Looking back at the 2020 football season
Clinton football Coach Darell Keith, sat down to talk about how he felt the season progressed, along with the stumbles and triumphs that led to the team’s 2-7 record.
“Honestly,” said Keith, “I was dissatisfied with myself as a coach. I think the season would have gone better if I had come in with who I am. Instead, I didn’t come in here as Coach Keith, I came in here as someone else. I usually come in with a dictator personality and tell people ‘This is what we’re going to do, and this is what you’re going to do.’ I wasn’t forceful enough, and that hurt us. I thought this was a bigger program and I shouldn’t come into it like that, and that was a mistake. In that aspect, I let the kids down.
“I’m a smashmouth guy, but I wasn’t presenting that type of offense. I hired a guy and I let him do the job, and he did good. The kids weren’t responding to him as I wanted them to, though, so I simplified the offense and played smash-mouth football, and the kids picked it up fast. I guess what you take away from that is: No matter what you do, if you sign your name to something, you need to be fully involved with every bit of it. Borderline micromanage if you have to. Trust, but verify. And when I stepped up, I was able to put my personality on the offensive side of the ball in the latter half of the season.”
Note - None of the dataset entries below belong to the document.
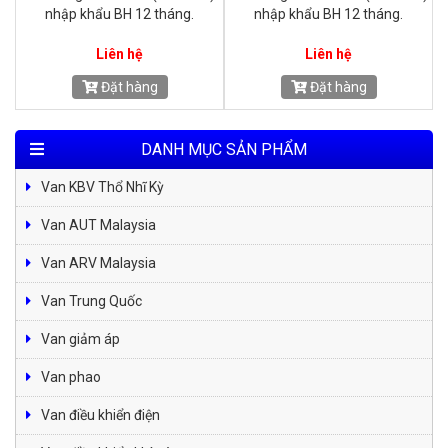
nhập khẩu BH 12 tháng.
nhập khẩu BH 12 tháng.
D
Liên hệ
Liên hệ
Đặt hàng
Đặt hàng
DANH MỤC SẢN PHẨM
Van KBV Thổ Nhĩ Kỳ
Van AUT Malaysia
Van ARV Malaysia
Van Trung Quốc
Van giảm áp
Van phao
Van điều khiển điện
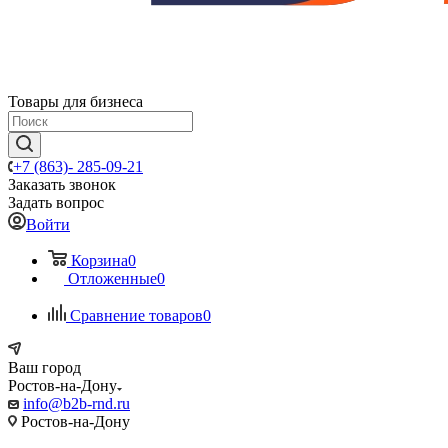
Товары для бизнеса
+7 (863)- 285-09-21
Заказать звонок
Задать вопрос
Войти
Корзина
0
Отложенные
0
Сравнение товаров
0
Ваш город
Ростов-на-Дону
info@b2b-rnd.ru
Ростов-на-Дону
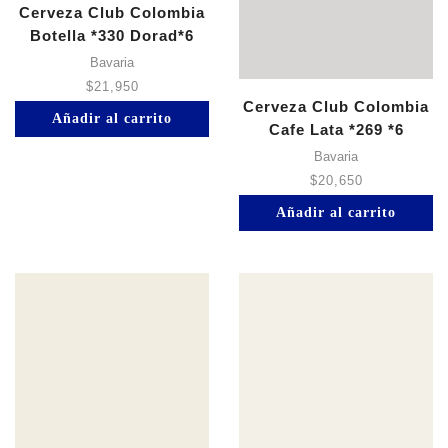
Cerveza Club Colombia
Botella *330 Dorad*6
Bavaria
$
21,950
Cerveza Club Colombia
Añadir al carrito
Cafe Lata *269 *6
Bavaria
$
20,650
Añadir al carrito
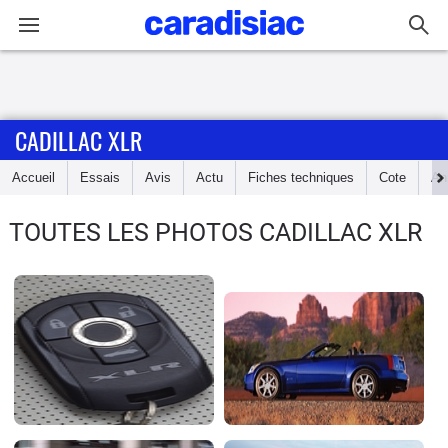
Connexion / Inscription
CADILLAC XLR
Accueil
Accueil
Essais
Avis
Actu
Fiches techniques
Cote
An
Actu
TOUTES LES PHOTOS CADILLAC XLR
Essais
Guide
d'achat
Electriques
Utilitaires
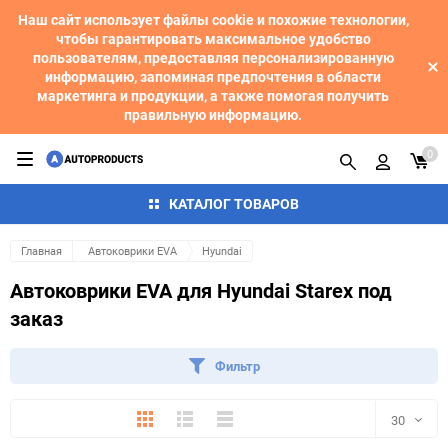
Наш сайт использует файлы cookie и похожие технологии,
чтобы гарантировать максимальное удобство
пользователям, предоставляя персонализированную
информацию, запоминая предпочтения в области
маркетинга и продукции, а также помогая получить
правильную информацию.
0
КАТАЛОГ ТОВАРОВ
Главная
Автоковрики EVA
Hyundai
Автоковрики EVA для Hyundai Starex под
заказ
Фильтр
Плитка
Подробно
Компактно
30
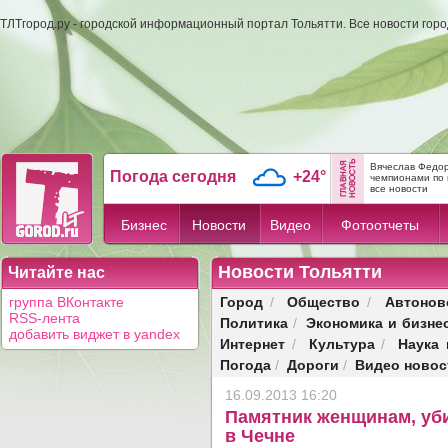
ТЛТгород.ру - городской информационный портал Тольятти. Все новости гор
Вячеслав Федор
Погода сегодня
+24°
чемпионами по 
все новости
Бизнес
Новости
Видео
Фотоотчеты
Новости Тольятти
Читайте нас
Город
Общество
Автонов
группа ВКонтакте
/
/
RSS-лента
Политика
Экономика и бизне
/
добавить виджет в yandex
Интернет
Культура
Наука 
/
/
Погода
Дороги
Видео новос
/
/
16.09.2013 16:20
Памятник женщинам, уби
в Чечне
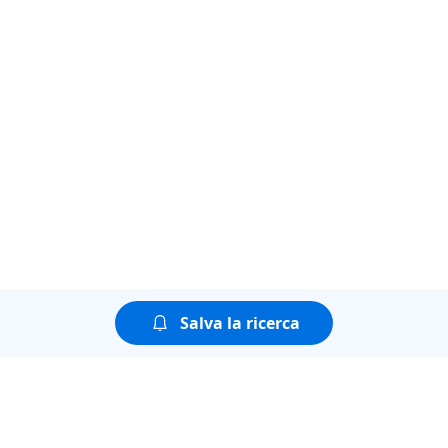
Salva la ricerca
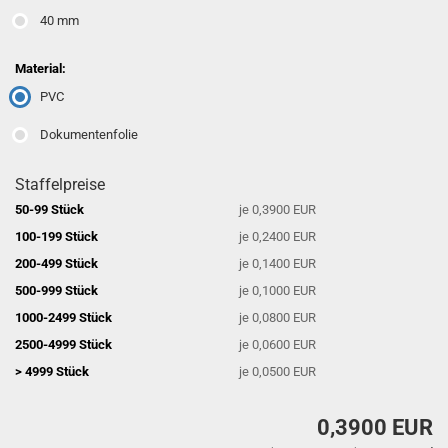
40 mm
Material:
PVC
Dokumentenfolie
Staffelpreise
50-99 Stück
je 0,3900 EUR
100-199 Stück
je 0,2400 EUR
200-499 Stück
je 0,1400 EUR
500-999 Stück
je 0,1000 EUR
1000-2499 Stück
je 0,0800 EUR
2500-4999 Stück
je 0,0600 EUR
> 4999 Stück
je 0,0500 EUR
0,3900 EUR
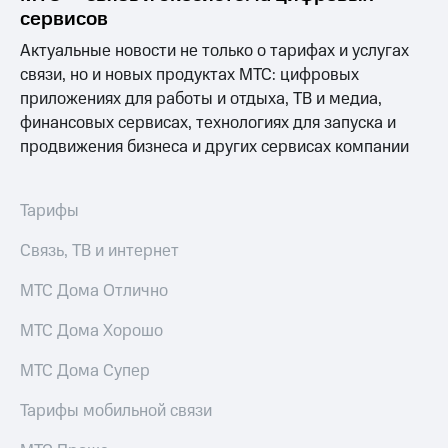
Выбрать
ТВ и телефон
сервисов
красивый
для дома
номер
Актуальные новости не только о тарифах и услугах
Услуги
связи, но и новых продуктах МТС: цифровых
Заменить
приложениях для работы и отдыха, ТВ и медиа,
SIM-
Личный
карту
кабинет
финансовых сервисах, технологиях для запуска и
интернета
продвижения бизнеса и других сервисах компании
Перейти
и
на
ТВ
eSIM
Личный
Тарифы
кабинет
Для дома
спутникового
Связь, ТВ и интернет
Выберите
ТВ
и подключите
Скачать
ТВ
МТС Дома Отлично
приложение
с выгодным
Мой
тарифом
МТС
МТС Дома Хорошо
Акции
Тарифы
МТС Дома Супер
Интернет,
ТВ и телефон
Видеонаблюдение
Тарифы мобильной связи
для дома
для дома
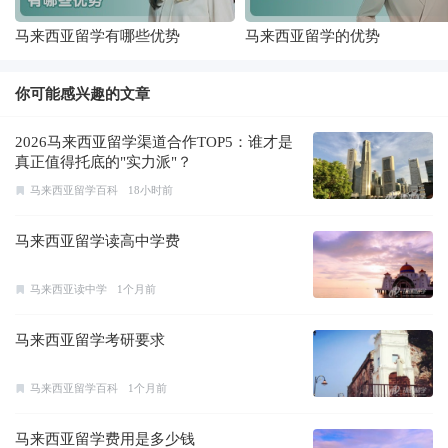
马来西亚留学有哪些优势
马来西亚留学的优势
你可能感兴趣的文章
2026马来西亚留学渠道合作TOP5：谁才是
真正值得托底的"实力派"？
马来西亚留学百科
18小时前
马来西亚留学读高中学费
马来西亚读中学
1个月前
马来西亚留学考研要求
马来西亚留学百科
1个月前
马来西亚留学费用是多少钱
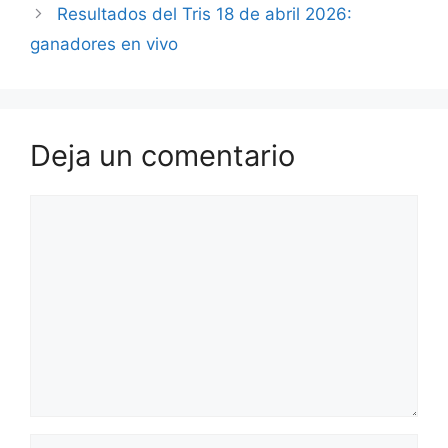
Resultados del Tris 18 de abril 2026:
ganadores en vivo
Deja un comentario
Comentario
Nombre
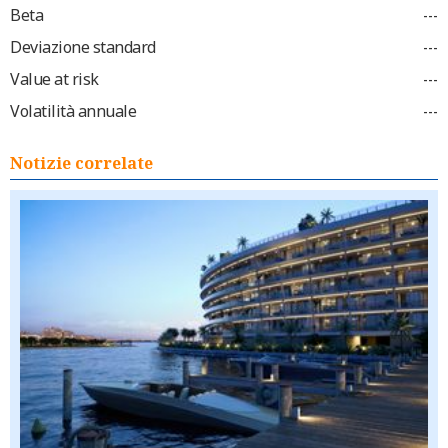
Beta
---
Deviazione standard
---
Value at risk
---
Volatilità annuale
---
Notizie correlate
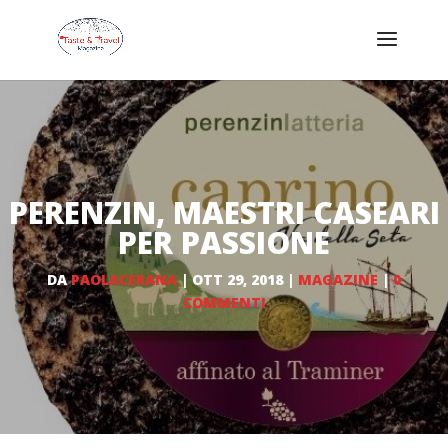
PERENZIN, MAESTRI CASEARI
PER PASSIONE
DA
PAOLACERANA
|
OTT 29, 2018
|
MAGAZINE
|
0
COMMENTI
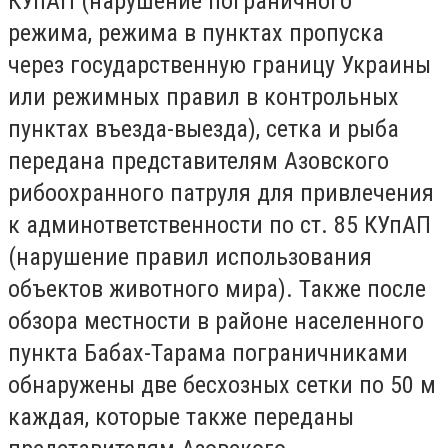
КУпАП (нарушение пограничного
режима, режима в пунктах пропуска
через государственную границу Украины
или режимных правил в контрольных
пунктах въезда-выезда), сетка и рыба
передана представителям Азовского
рибоохранного патруля для привлечения
к админответственности по ст. 85 КУпАП
(нарушение правил использования
объектов животного мира). Также после
обзора местности в районе населенного
пункта Бабах-Тарама пограничниками
обнаружены две бесхозных сетки по 50 м
каждая, которые также переданы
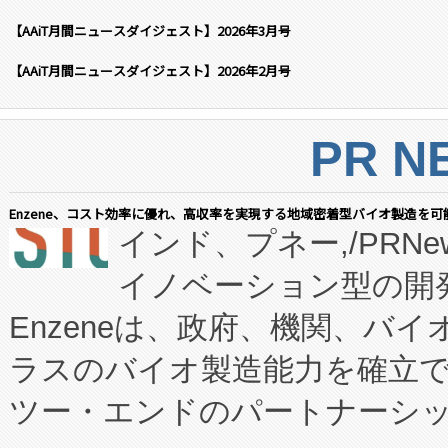
【AAiT月間ニュースダイジェスト】2026年3月号
【AAiT月間ニュースダイジェスト】2026年2月号
PR N
Enzene、コスト効率に優れ、高収率を実現する地域密着型バイオ製造を可
インド、プネー,/PRNe
イノベーション型の開発
Enzeneは、政府、機関、バ
ラスのバイオ製造能力を確立
ツー・エンドのパートナーシッ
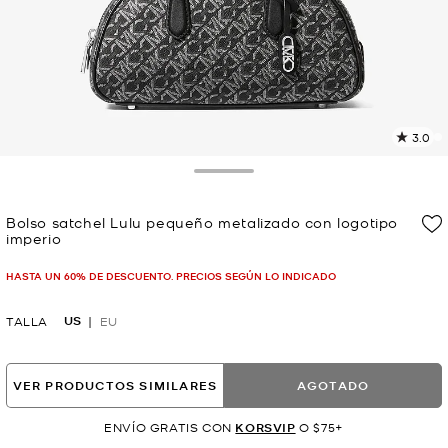
3.0
L
1
r
Toggle Drawer
E
e
Bolso satchel Lulu pequeño metalizado con logotipo
l
imperio
p
Ahora
HASTA UN 60% DE DESCUENTO. PRECIOS SEGÚN LO INDICADO
US
TALLA
EU
VER PRODUCTOS SIMILARES
AGOTADO
ENVÍO GRATIS CON
KORSVIP
O $75+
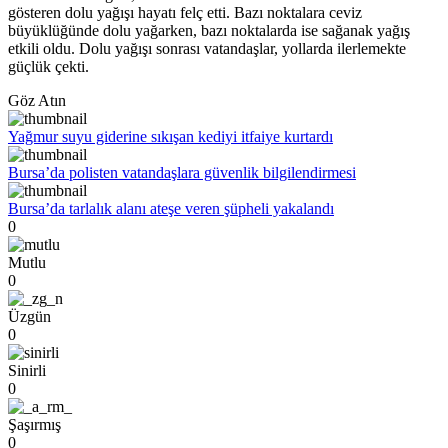
gösteren dolu yağışı hayatı felç etti. Bazı noktalara ceviz
büyüklüğünde dolu yağarken, bazı noktalarda ise sağanak yağış
etkili oldu. Dolu yağışı sonrası vatandaşlar, yollarda ilerlemekte
güçlük çekti.
Göz Atın
Yağmur suyu giderine sıkışan kediyi itfaiye kurtardı
Bursa’da polisten vatandaşlara güvenlik bilgilendirmesi
Bursa’da tarlalık alanı ateşe veren şüpheli yakalandı
0
Mutlu
0
Üzgün
0
Sinirli
0
Şaşırmış
0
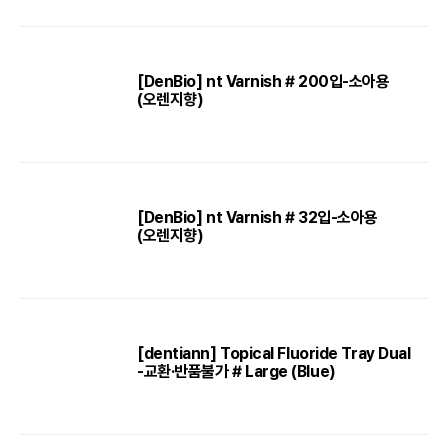
[DenBio] nt Varnish # 200입-소아용
(오렌지향)
[DenBio] nt Varnish # 32입-소아용
(오렌지향)
[dentiann] Topical Fluoride Tray Dual
-교환·반품불가 # Large (Blue)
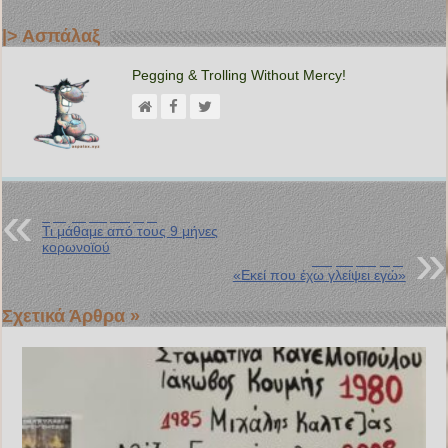
|> Ασπάλαξ
Pegging & Trolling Without Mercy!
Προηγούμενη Ανάρτηση
Τι μάθαμε από τους 9 μήνες
κορωνοϊού
Επόμενη Ανάρτηση
«Εκεί που έχω γλείψει εγώ»
Σχετικά Άρθρα »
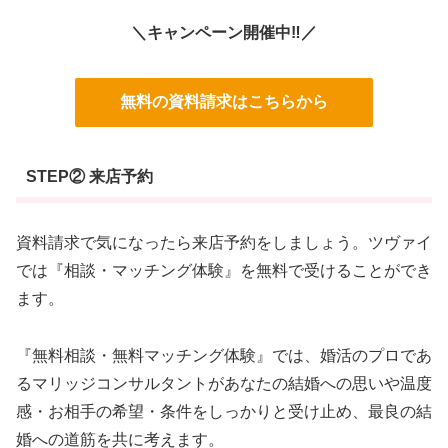
＼キャンペーン開催中‼／
無料の資料請求はこちらから
STEP② 来店予約
資料請求で気になったら来店予約をしましょう。ツヴァイ
では『相談・マッチング体験』を無料で受けることができ
ます。
『無料相談・無料マッチング体験』では、婚活のプロであ
るマリッジコンサルタントがあなたの結婚への思いや温度
感・お相手の希望・条件をしっかりと受け止め、最良の結
婚への道筋を共に考えます。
Keith talked more about the kind of mentality shift he’s tried to inspire in the players, explaining more of what “smashmouth” football means to him.
“I tell the kids all the time. You can do all the talking and scheming you want, but at the end of the day, it’s about whether you’re tougher than the other guy. Is he going to punch you in the mouth, or are you going to punch him? My approach isn’t a new one, but it’s new here, and that approach is just to beat the opponent into submission. What’s old is new, and what’s new is old. That’s just who I am. I’m a frontal assault type guy. What you see is what you get.
I’ not trying to fool anybody. The thing about playing smashmouth football is you’ve got to get the kids really strong and be well-coached. We’re going to add a few wrinkles here and there in our playstyle, but we’re going to build mass and muscle more than anything. One of the things that really made me happy: all the kids that wouldn’t come out before, those massive kids I saw in the halls, they’re out now. We have 15 or 16 kids now that we didn’t even expect to come out.”
Keith said his most positive moment was, perhaps unsurprisingly, the Karns game.
“They got gritty. I got emotional when we played Karns because I saw they didn’t stop fighting. They played that last game not like they were 0-7, but like they were in the semifinals going to state. That was when I knew we had turned the corner. I mean, when was the last time you saw a fullback run over a linebacker for 37 yards?
Seeing all those people in the stands jumping up and down after the Karns game. Seeing how happy all of them were, and we just won a single game. They were so happy. They’re the best fans in the world. How do you have 300-400 people at a game when you haven’t won a game all season? I’m in debt to the people here, man. I owe them a winning season, and we’re going to give them something to cheer for this year.”
Keith said that the spirit of the kids and the players have really inspired him more than anything else.
“I have had many football teams in my life, and this one was by far the best. Not record-wise, still the best. As an adult, you have a lot of 2-8 seasons in your life. Whenever something bad happens – that’s a 2-8 season. When you get fired or someone you love dies, that’s a 2-8 season. These kids hadn’t won anything, but they practiced every day like they were undefeated. They never rolled over, cause they’re warriors and fighters. They’re the future men of America. They might not have won this battle in their life, but I think they’re going to win the war in their life.”
On a more personal note, when asked if he could go back in time, knowing what he does now, would he still come to Clinton, Keith didn’t hesitate.
“Absolutely. I live in Clinton. I’m one of the few coaches that lives where I coach. Definitely.”